__Source__
======

World-renowned franchise lawyer, Mark Abell, has been awarded the degree of Doctor of Philosophy (PhD) by the University of London. Dr Abell, co-head of European law firm, Field Fisher Waterhouse’s franchising and licensing practice, was awarded the doctorate for his thesis on the Regulation of Franchising in the European Union.
The thesis is the product of over five years intensive research on the laws of franchising in over 50 countries, including the 27 EU member states. His thesis, the first of its kind, will be published as a book.
Lack of data
Abell, says he started his research back in 2006 because “there is a complete dearth of objective academic analysis of how franchising is regulated in the EU, and the impact the regulatory regime has upon business.”
He continues: “This lack of objective data has made it impossible for the EU Commission, member state governments, and national franchise associations to adequately understand the impact that the current legal regimes are having on franchising and its ability to actively promote cross-border trade within the European Union.
“It also makes it difficult for both large companies, and small and medium-sized enterprises to understand how to best re-engineer their corporate business and successfully use franchising to expand across the 27 member states that comprise the EU.”

======

__Direction A__
According to the article on Mark Abell's doctorate, what was the subject of his thesis?
__Direction B__
Continue the article on Mark Abell's doctorate from its last sentence.

__Data excerpt__
======

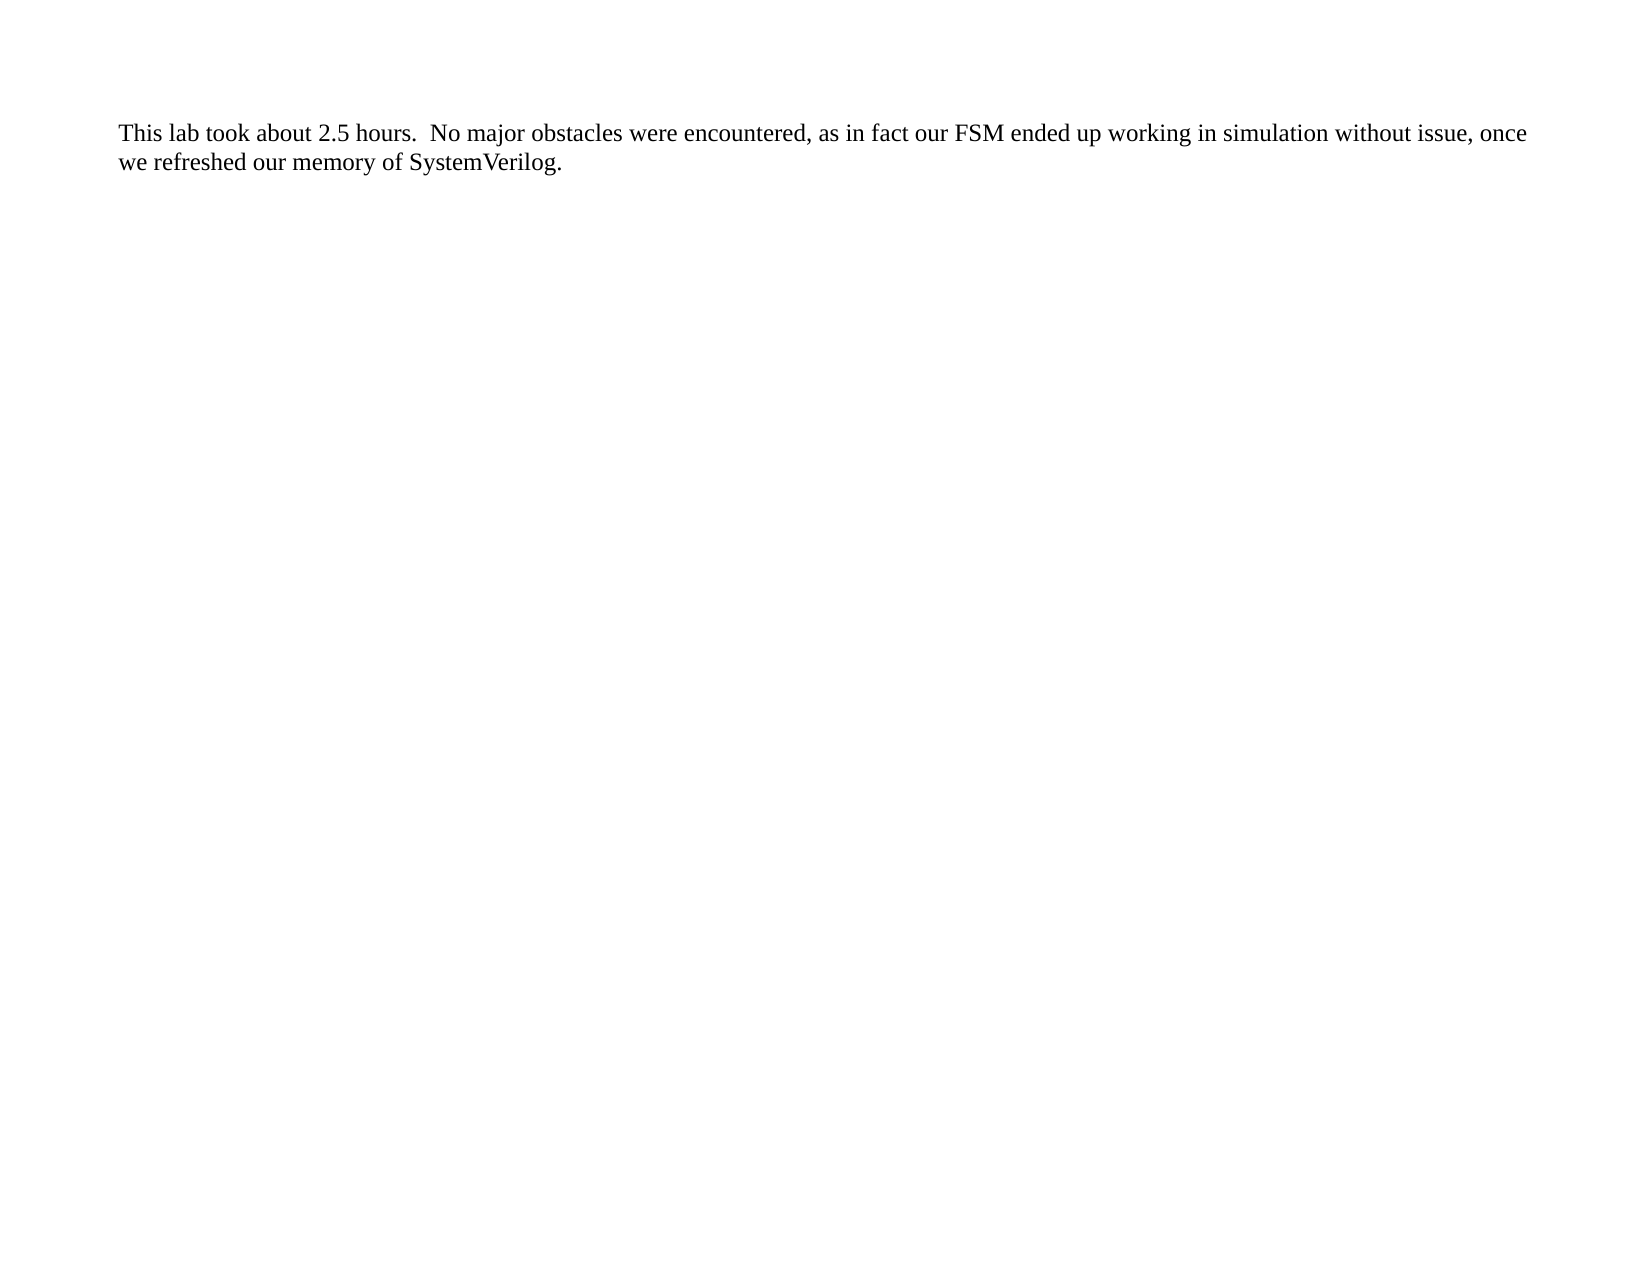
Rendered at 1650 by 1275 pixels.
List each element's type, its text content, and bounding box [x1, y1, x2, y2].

text This lab took about 2.5 hours. No major obstacles were encountered, as in fact our FSM ended up working in simulation without issue, once we refreshed our memory of SystemVerilog. [118, 118, 1532, 176]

======

__Exercise response A__
The Regulation of Franchising in the European Union.

__Exercise response B__
Through a combination of empirical research and comparative legal analysis, Abell’s thesis highlights the failure of franchising to realise its full potential to contribute to the EU’s economy due to the heterogeneous nature of law in each of the 27 member states, and the lack of any EU franchising law. It then makes a number of radical proposals to better regulate and promote the use of franchising within the single market.
Abell identifies franchising as a specific, distinct and uniform type of commercial activity with significant economic impact in the EU. It stimulates economic activity by offering significant advantages to all those involved, improving distribution, and giving business increased access to other member states. There are nearly 10,000 franchised brands in the EU, which account for over Euros 215 billion (U.S. $300 billion) turnover per annum.
However, after comparing European franchising to the scale of franchising in the U.S. and Australia, Abell suggests that franchising is not realising its full potential in the EU.
The facts are rather stark. The EU has a population of 500 million and a GDP of $16.1 trillion, the U.S. a population of 310.9 million and a GDP of $14.6 trillion, and Australia a population of 22.5 million and a GDP of $1.2 trillion.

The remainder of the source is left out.